Lasset uns beten, dass dann mit donnerndem Ruf eine Stimme voll des allmächtigem Zorn ertöne. Vom Himmel hoch komme es her: „OOOOORDEEER!“
Deutsche Revanche?
Im Internet des nur noch mühsam Vereinigten Kingdoms fand ich folgenden bösen Joke:
Eine Engländerin auf einer Zugfahrt durch Deutschland fragt verwirrt, warum der Zug nicht am Hauptbahnhof halte? Ein deutscher Passagier erklärt: „Weil sie eine Bombe entschärfen.“
Sie: „Im Ernst, eine Bombe? Wissen Sie, wer sie platziert hat? Terroristen?“
„Nein“, sagt der Deutsche, „diese Bombe ist ein Souvenir aus früheren Zeiten, das die Royal Air Force für uns zurückgelassen hat.“
Die Frau sagt: "Oh, so sorry for that.“
Und der Deutsche antwortet: „Nun, Ihr habt uns vom Faschismus befreit, also geht das in Ordnung.“
Nach einer kurzen Pause meint die Dame nachdenklich: „Vielleicht müsst Ihr Euch eines Tages für diese Gefälligkeit bei uns revanchieren.“
Sorry, war nur ein Witz!
Schwarzer Humor –
auf cottbusisch
Zurück nach Deutschland: Neulich in Cottbus. Ich zwangsweise einsitzend in einem Taxi auf dem Weg zu einem Termin. Plötzlich heftiger Kreischeffekt der Bremsen. Da überquerte nämlich frecherweise eine kleine Gruppe Andersfarbiger von dunklerer Sorte die Fahrbahn auf einem Zebrastreifen. Der Taxifahrer fluchte: „Und für so’ne Presskohlen muss ick ooch noch bremsen. Irjendwann wird Deutschland total vanejern.“
Nun heißt es ja immer, man müsse für die Ängste der besorgten Bürger Verständnis zeigen, weil die ja sowas von besorgt sind wegen der massenhaften Invasion von Andersfarbigen. Dabei haben etliche Alternativ-Wähler im Osten nichts gegen Andersfarbige. Nur darf eben die Hautfarbe nicht braun sein, sondern nur die Hirnfarbe – oder genauer: die Farbe von dem, was da im Code des Hirns als völkischer Haufen übrig geblieben ist. (Wobei es Ihnen hoffentlich aufgefallen ist, dass ich das Wort Code hier mit C-o-d-e buchstabiere , nicht in seiner eigentlichen deutschen Aussprache.)

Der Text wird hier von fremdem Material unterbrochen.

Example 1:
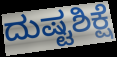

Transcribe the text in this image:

ದುಷ್ಟಶಿಕ್ಷೆ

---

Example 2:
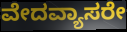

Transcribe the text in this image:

ವೇದವ್ಯಾಸರೇ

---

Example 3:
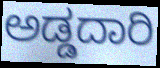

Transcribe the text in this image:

ಅಡ್ಡದಾರಿ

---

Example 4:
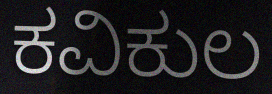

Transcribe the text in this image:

ಕವಿಕುಲ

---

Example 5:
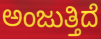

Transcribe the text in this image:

ಅಂಜುತ್ತಿದೆ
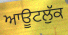
ਆਊਟਲੁੱਕ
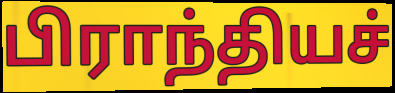
பிராந்தியச்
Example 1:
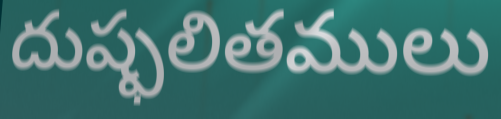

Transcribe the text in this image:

దుష్ఫలితములు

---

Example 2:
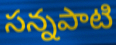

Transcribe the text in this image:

సన్నపాటి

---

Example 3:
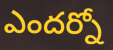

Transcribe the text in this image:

ఎందర్నో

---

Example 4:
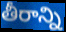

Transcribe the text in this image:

తీరాన్ని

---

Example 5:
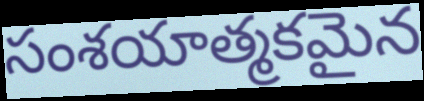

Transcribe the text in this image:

సంశయాత్మకమైన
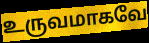
உருவமாகவே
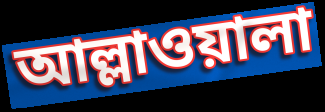
আল্লাওয়ালা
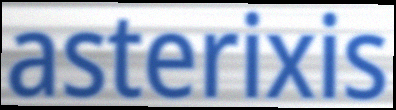
asterixis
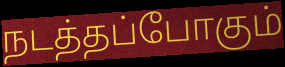
நடத்தப்போகும்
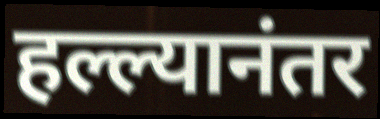
हल्ल्यानंतर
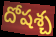
దోషశ్చ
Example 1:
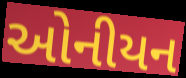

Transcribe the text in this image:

ઓનીયન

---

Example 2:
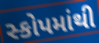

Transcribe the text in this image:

સ્કોપમાંથી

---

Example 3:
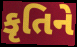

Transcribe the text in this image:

કૃતિને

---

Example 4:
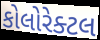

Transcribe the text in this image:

કોલોરેક્ટલ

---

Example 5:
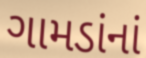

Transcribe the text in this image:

ગામડાંનાં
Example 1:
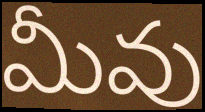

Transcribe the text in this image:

మీవు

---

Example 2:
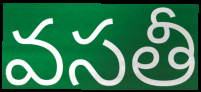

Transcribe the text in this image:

వసతీ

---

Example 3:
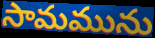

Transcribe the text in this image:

సామమును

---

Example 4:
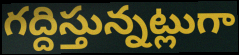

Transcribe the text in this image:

గద్దిస్తున్నట్లుగా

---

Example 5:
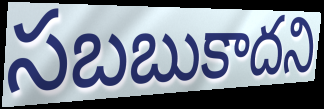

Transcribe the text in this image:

సబబుకాదని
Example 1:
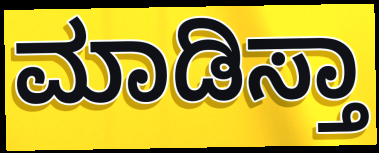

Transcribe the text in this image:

ಮಾಡಿಸ್ತಾ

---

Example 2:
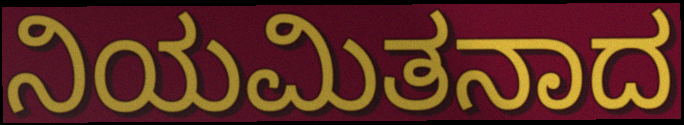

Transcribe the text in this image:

ನಿಯಮಿತನಾದ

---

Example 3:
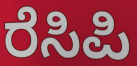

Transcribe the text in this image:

ರೆಸಿಪಿ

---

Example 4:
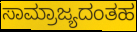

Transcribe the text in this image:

ಸಾಮ್ರಾಜ್ಯದಂತಹ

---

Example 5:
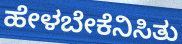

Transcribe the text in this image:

ಹೇಳಬೇಕೆನಿಸಿತು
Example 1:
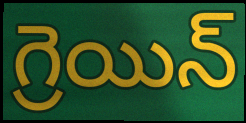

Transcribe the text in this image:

గ్రెయిన్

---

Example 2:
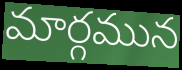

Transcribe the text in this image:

మార్గమున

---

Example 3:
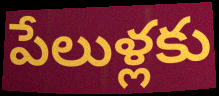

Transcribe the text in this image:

పేలుళ్లకు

Als einsichtiger Verständnismensch zeigte ich also besorgtes Einverständnis mit dem im Taxi vorsitzenden besorgten Bürger: „Sie haben ja so recht. Demnächst sollen ja auch Brandenburg und Sachsen zum Schwarzen Kontinent gehören. Ich hab in der Zeitung gelesen, dass diese Länder demnächst von Kenia aus regiert werden sollen.“ Und fügte hinzu: „Daran sieht man doch: Die Afrikanisierung des Ostens schreitet unaufhaltsam voran.“
Der Taxifahrer starrte mich einen Moment lang irritiert an, um mich dann anzuraunzen: „Soll wohl witzig sein, wa? Sich hier üban Osten lustich machen. Sind wohl’n Wessi?“
Beschämt musste ich das eingestehen. Der Rest der Fahrt verlief im tiefgekühlten Schweigen. Als wir ankamen und ich schon halb draußen war auf der Straße, rief er mich zurück: „Ick kenn übrijens ooch nen Witz, der reimt sich sojar. Kennse den: Der Fuchs ist schlau und stellt sich dumm, beim Wessi ist es andersrum.“
Fand ich noch nicht mal unwitzig. Aber als ich da in der östlichen Kälte auf der Straße stand, habe ich’s mir dann doch verkniffen, standing zu ovationieren.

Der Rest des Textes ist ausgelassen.